Given the degree to which our culture has become increasingly permissive on sexual matters, this chapter may surprise those who have been led to believe that there are no actual arguments in defense of what was once called “traditional morality.” In an age in which that morality is not so much addressed as it is ridiculed, this chapter shows why ridicule is the chosen instrument of critique by a sizable segment of the popular culture: the best arguments for traditional morality are sophisticated and require a rarely practiced measure of sustained and careful attention if one hopes to criticize them with any modicum of intellectual integrity.
The book’s final chapter (“Marriage and the Law”) concerns questions about what view of marriage should be reflected in our laws. Lee and George argue that because conjugal marriage is uniquely real marriage, it would be unjust for the law to say otherwise. This chapter includes rebuttals to several arguments for the legal recognition of same-sex relationships as marriages. For this reason, Lee and George often return to points established earlier in the book and apply them to the legal debate.

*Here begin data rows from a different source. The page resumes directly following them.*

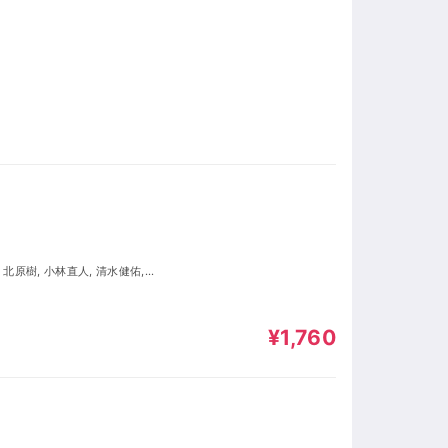
¥1,760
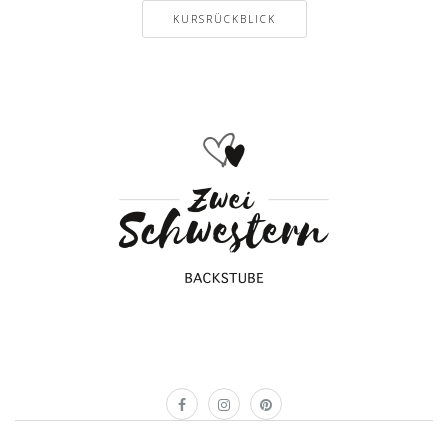
KURSRÜCKBLICK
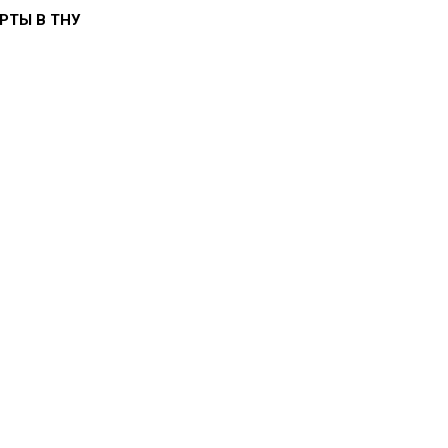
РТЫ В ТНУ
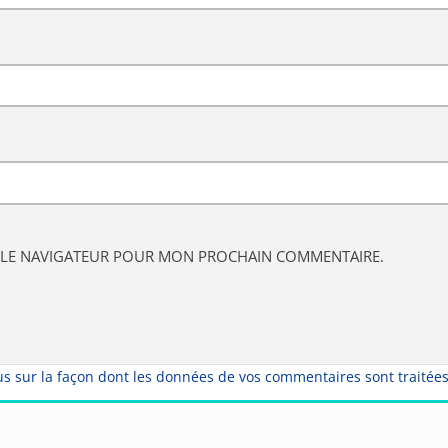
S LE NAVIGATEUR POUR MON PROCHAIN COMMENTAIRE.
us sur la façon dont les données de vos commentaires sont traitée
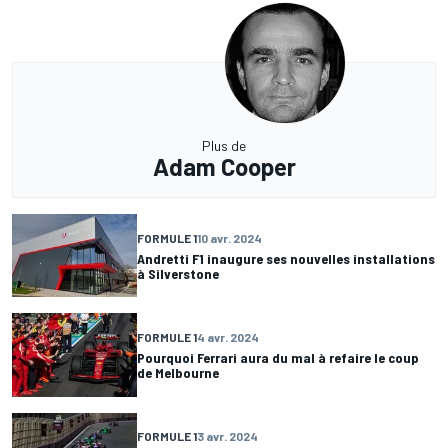
Plus de
Adam Cooper
FORMULE 1
10 avr. 2024
Andretti F1 inaugure ses nouvelles installations
à Silverstone
FORMULE 1
4 avr. 2024
Pourquoi Ferrari aura du mal à refaire le coup
de Melbourne
FORMULE 1
3 avr. 2024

Because the case for conjugal marriage is often portrayed by many, including some who sit on the federal bench, as devoid of any rational justification whatsoever, Conjugal Union is an important contribution to the literature. Even if you find yourself disagreeing with the authors on some points, as I have, they have nevertheless clearly established that the case for conjugal marriage is not merely based on some irrational prejudice or sentimental appeal to tradition—as the case is sometimes depicted by those who should know better—but rather, on a series of sophisticated arguments that deserve to be answered.